The IMerge Phase 3 is a double-blind, randomized, placebo-controlled clinical trial with registration intent. The trial is designed to enroll approximately 170 patients with lower risk transfusion dependent MDS who meet the defined target patient population identified in the Phase 2 portion of the trial. The IMerge Phase 3 is currently enrolling patients.

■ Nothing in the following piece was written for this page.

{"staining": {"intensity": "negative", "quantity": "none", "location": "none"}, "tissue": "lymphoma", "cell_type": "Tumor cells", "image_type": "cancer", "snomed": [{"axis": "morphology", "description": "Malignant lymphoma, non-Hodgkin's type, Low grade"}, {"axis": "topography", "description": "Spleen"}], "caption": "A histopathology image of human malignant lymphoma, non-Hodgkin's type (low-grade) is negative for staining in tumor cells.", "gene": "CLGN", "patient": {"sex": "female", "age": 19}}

About Myelodysplastic Syndromes
MDS is a group of blood disorders in which the proliferation of malignant progenitor cells produces multiple malignant cell clones in the bone marrow resulting in disordered and ineffective production of the myeloid lineage, which includes red blood cells, white blood cells and platelets. Chronic anemia is the predominant clinical problem in patients who have lower risk MDS. Many of these patients become dependent on red blood cell transfusions due to low hemoglobin. Serial red blood cell transfusions can lead to elevated levels of iron in the blood and other tissues, which the body has no normal way to eliminate. Iron overload is a potentially dangerous condition. Studies in patients with MDS have shown that iron overload resulting from regular red blood cell transfusions is associated with lower quality of life, shorter overall survival and a higher risk of developing acute myeloid leukemia.
About Imetelstat
Imetelstat is a novel, first-in-class telomerase inhibitor exclusively owned by Geron and being developed in hematologic myeloid malignancies. Early clinical data suggest imetelstat may have disease-modifying activity through the apoptosis of malignant stem and progenitor cells, which allows potential recovery of normal hematopoiesis. Geron’s imetelstat development program includes two ongoing or planned registration-enabling studies, IMerge, an ongoing Phase 2/3 clinical trial in lower risk myelodysplastic syndromes (MDS), and a planned Phase 3 clinical trial in refractory myelofibrosis (MF) expected to be open for patient screening and enrollment in the first quarter of 2021. Imetelstat has been granted Fast Track designation by the U.S. Food and Drug Administration for both the treatment of patients with non-del(5q) lower risk MDS who are refractory or resistant to an erythropoiesis-stimulating agent and for patients with Intermediate-2 or High-risk MF whose disease has relapsed after or is refractory to janus kinase (JAK) inhibitor treatment.